_Task details_
Everything in the data should be repeated exactly, save for the images.

——————————

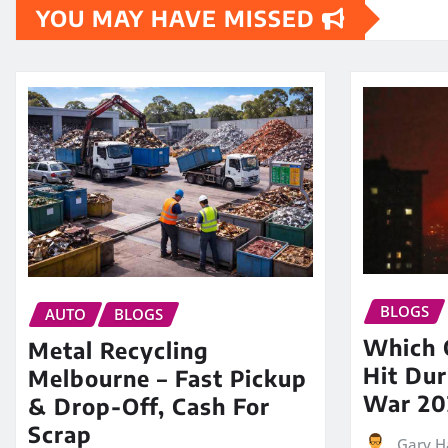
YOU MAY HAVE MISSED
BLOGS
AUTO
BLOGS
Which O
Metal Recycling
Hit Dur
Melbourne – Fast Pickup
War 20
& Drop-Off, Cash For
Scrap
Gary H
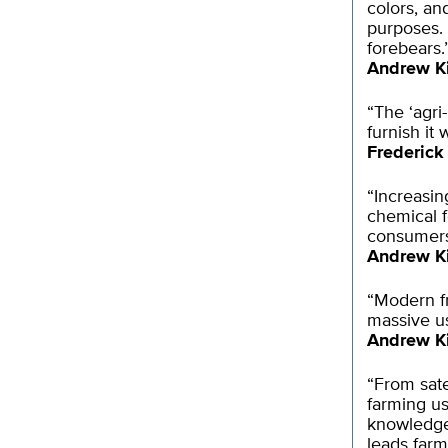
colors, an
purposes. 
forebears.
Andrew K
“The ‘agri
furnish it
Frederick
“Increasin
chemical f
consumers 
Andrew K
“Modern fr
massive use
Andrew K
“From sat
farming us
knowledge 
leads far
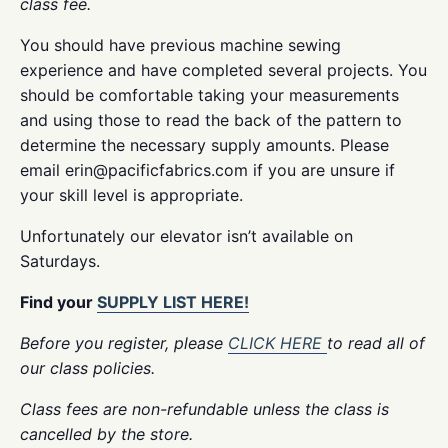
class fee.
You should have previous machine sewing
experience and have completed several projects. You
should be comfortable taking your measurements
and using those to read the back of the pattern to
determine the necessary supply amounts. Please
email erin@pacificfabrics.com if you are unsure if
your skill level is appropriate.
Unfortunately our elevator isn’t available on
Saturdays.
Find your
SUPPLY LIST HERE!
Before you register, please
CLICK HERE
to read all of
our class policies.
Class fees are non-refundable unless the class is
cancelled by the store.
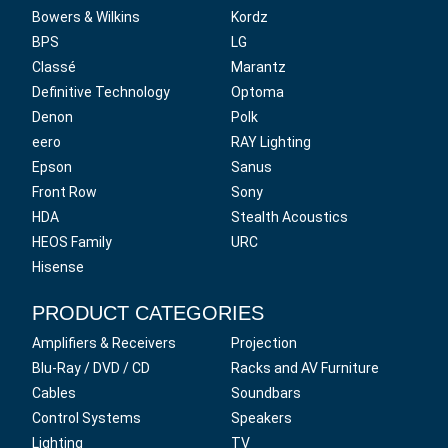
Bowers & Wilkins
Kordz
BPS
LG
Classé
Marantz
Definitive Technology
Optoma
Denon
Polk
eero
RAY Lighting
Epson
Sanus
Front Row
Sony
HDA
Stealth Acoustics
HEOS Family
URC
Hisense
PRODUCT CATEGORIES
Amplifiers & Receivers
Projection
Blu-Ray / DVD / CD
Racks and AV Furniture
Cables
Soundbars
Control Systems
Speakers
Lighting
TV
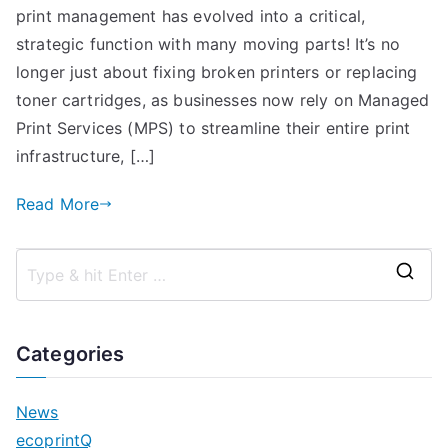
print management has evolved into a critical,
strategic function with many moving parts! It’s no
longer just about fixing broken printers or replacing
toner cartridges, as businesses now rely on Managed
Print Services (MPS) to streamline their entire print
infrastructure, […]
Read More
S
e
a
Categories
r
c
News
h
ecoprintQ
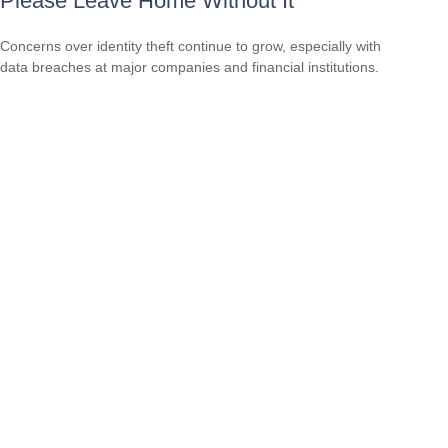
Please Leave Home Without It
Concerns over identity theft continue to grow, especially with
data breaches at major companies and financial institutions.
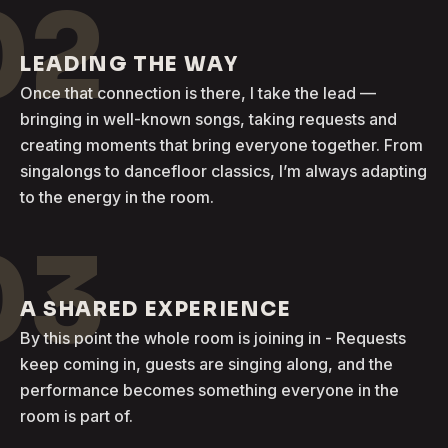
02
LEADING THE WAY
Once that connection is there, I take the lead —
bringing in well-known songs, taking requests and
creating moments that bring everyone together. From
singalongs to dancefloor classics, I’m always adapting
to the energy in the room.
03
A SHARED EXPERIENCE
By this point the whole room is joining in - Requests
keep coming in, guests are singing along, and the
performance becomes something everyone in the
room is part of.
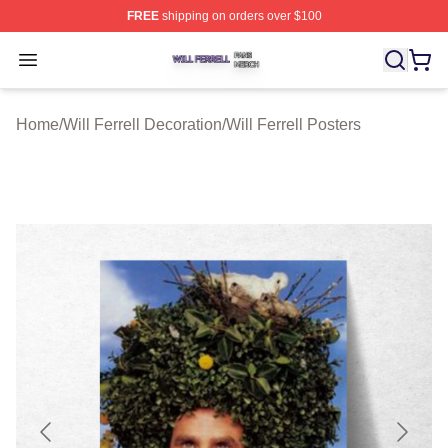
FREE
shipping on orders over $100
Will Ferrell Shop ⚡️ Officially Licensed Will Ferrell Merc
Open menu
Home
/
Will Ferrell Decoration
/
Will Ferrell Posters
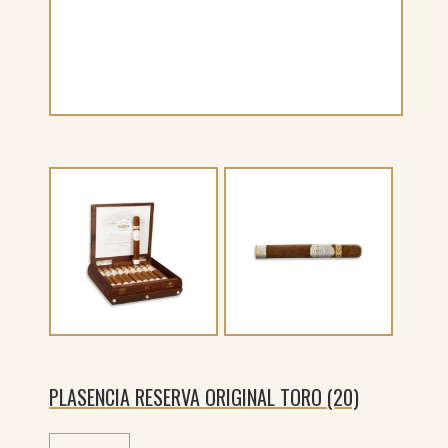
PLASENCIA RESERVA ORIGINAL TORO (20)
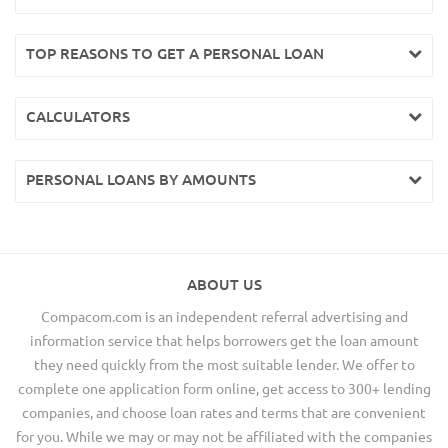
TOP REASONS TO GET A PERSONAL LOAN
CALCULATORS
PERSONAL LOANS BY AMOUNTS
ABOUT US
Compacom.com is an independent referral advertising and
information service that helps borrowers get the loan amount
they need quickly from the most suitable lender. We offer to
complete one application form online, get access to 300+ lending
companies, and choose loan rates and terms that are convenient
for you. While we may or may not be affiliated with the companies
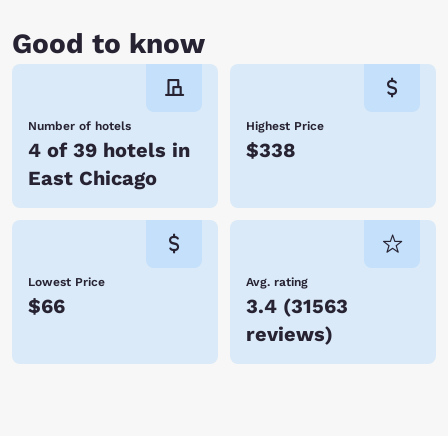
Good to know
Number of hotels
Highest Price
4 of 39 hotels in
$338
East Chicago
Lowest Price
Avg. rating
$66
3.4
(
31563
reviews
)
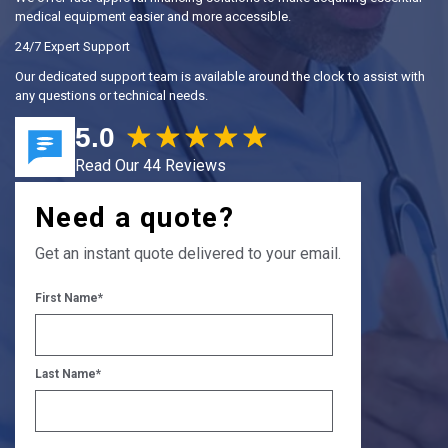
medical equipment easier and more accessible.
24/7 Expert Support
Our dedicated support team is available around the clock to assist with
any questions or technical needs.
5.0
Read Our 44 Reviews
Need a quote?
Get an instant quote delivered to your email.
First Name
*
Last Name
*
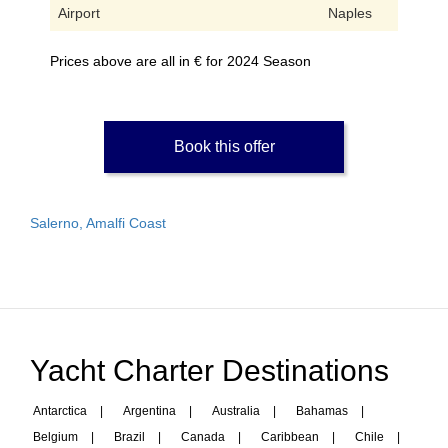
Airport
Naples
Prices above are all in € for 2024 Season
Book this offer
Salerno, Amalfi Coast
Yacht Charter Destinations
Antarctica
|
Argentina
|
Australia
|
Bahamas
|
Belgium
|
Brazil
|
Canada
|
Caribbean
|
Chile
|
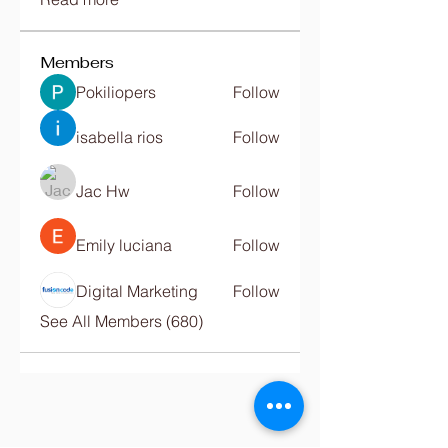
Members
Pokiliopers
Follow
isabella rios
Follow
Jac Hw
Follow
Emily luciana
Follow
Digital Marketing
Follow
See All Members (680)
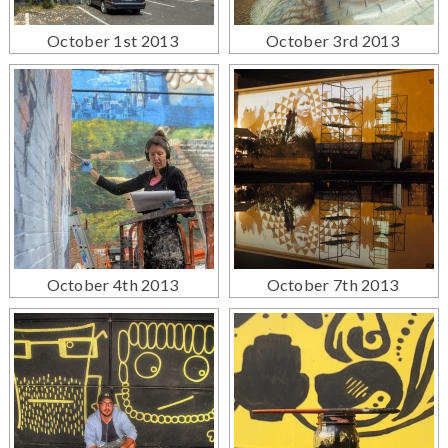
October 1st 2013
October 3rd 2013
October 4th 2013
October 7th 2013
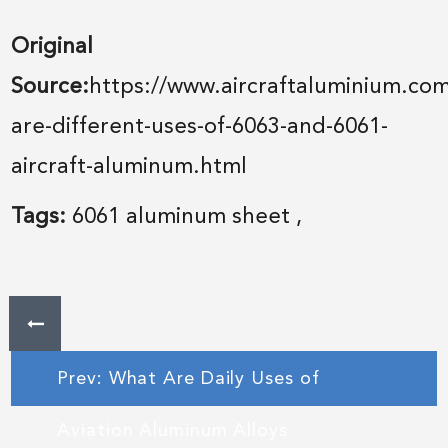
Original
Source:
https://www.aircraftaluminium.co
are-different-uses-of-6063-and-6061-
aircraft-aluminum.html
Tags:
6061 aluminum sheet
,
Prev: What Are Daily Uses of
Aviation Aluminum Alloys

——————————

_Solution for this task_
YOU MAY HAVE MISSED
BLOGS
AUTO
BLOGS
Which O
Metal Recycling
Hit Dur
Melbourne – Fast Pickup
War 20
& Drop-Off, Cash For
Scrap
Gary H
colors, an
purposes. 
forebears.
Andrew K
“The ‘agri
furnish it
Frederick
“Increasin
chemical f
consumers 
Andrew K
“Modern fr
massive use
Andrew K
“From sat
farming us
knowledge 
leads far
class fee.
You should have previous machine sewing
experience and have completed several projects. You
should be comfortable taking your measurements
and using those to read the back of the pattern to
determine the necessary supply amounts. Please
email erin@pacificfabrics.com if you are unsure if
your skill level is appropriate.
Unfortunately our elevator isn’t available on
Saturdays.
Find your
SUPPLY LIST HERE!
Before you register, please
CLICK HERE
to read all of
our class policies.
Class fees are non-refundable unless the class is
cancelled by the store.
Bowers & Wilkins
Kordz
BPS
LG
Classé
Marantz
Definitive Technology
Optoma
Denon
Polk
eero
RAY Lighting
Epson
Sanus
Front Row
Sony
HDA
Stealth Acoustics
HEOS Family
URC
Hisense
PRODUCT CATEGORIES
Amplifiers & Receivers
Projection
Blu-Ray / DVD / CD
Racks and AV Furniture
Cables
Soundbars
Control Systems
Speakers
Lighting
TV
print management has evolved into a critical,
strategic function with many moving parts! It’s no
longer just about fixing broken printers or replacing
toner cartridges, as businesses now rely on Managed
Print Services (MPS) to streamline their entire print
infrastructure, […]
Read More
S
e
a
Categories
r
c
News
h
ecoprintQ
Please Leave Home Without It
Concerns over identity theft continue to grow, especially with
data breaches at major companies and financial institutions.
02
LEADING THE WAY
Once that connection is there, I take the lead —
bringing in well-known songs, taking requests and
creating moments that bring everyone together. From
singalongs to dancefloor classics, I’m always adapting
to the energy in the room.
03
A SHARED EXPERIENCE
By this point the whole room is joining in - Requests
keep coming in, guests are singing along, and the
performance becomes something everyone in the
room is part of.
FREE
shipping on orders over $100
Will Ferrell Shop ⚡️ Officially Licensed Will Ferrell Merc
Open menu
Home
/
Will Ferrell Decoration
/
Will Ferrell Posters
PLASENCIA RESERVA ORIGINAL TORO (20)
TOP REASONS TO GET A PERSONAL LOAN
CALCULATORS
PERSONAL LOANS BY AMOUNTS
ABOUT US
Compacom.com is an independent referral advertising and
information service that helps borrowers get the loan amount
they need quickly from the most suitable lender. We offer to
complete one application form online, get access to 300+ lending
companies, and choose loan rates and terms that are convenient
for you. While we may or may not be affiliated with the companies
Good to know
Number of hotels
Highest Price
4 of 39 hotels in
$338
East Chicago
Lowest Price
Avg. rating
$66
3.4
(
31563
reviews
)
medical equipment easier and more accessible.
24/7 Expert Support
Our dedicated support team is available around the clock to assist with
any questions or technical needs.
5.0
Read Our 44 Reviews
Need a quote?
Get an instant quote delivered to your email.
First Name
*
Last Name
*
Airport
Naples
Prices above are all in € for 2024 Season
Book this offer
Salerno, Amalfi Coast
Yacht Charter Destinations
Antarctica
|
Argentina
|
Australia
|
Bahamas
|
Belgium
|
Brazil
|
Canada
|
Caribbean
|
Chile
|
Members
Pokiliopers
Follow
isabella rios
Follow
Jac Hw
Follow
Emily luciana
Follow
Digital Marketing
Follow
See All Members (680)
October 1st 2013
October 3rd 2013
October 4th 2013
October 7th 2013
Original
Source:
https://www.aircraftaluminium.co
are-different-uses-of-6063-and-6061-
aircraft-aluminum.html
Tags:
6061 aluminum sheet
,
Prev: What Are Daily Uses of
Aviation Aluminum Alloys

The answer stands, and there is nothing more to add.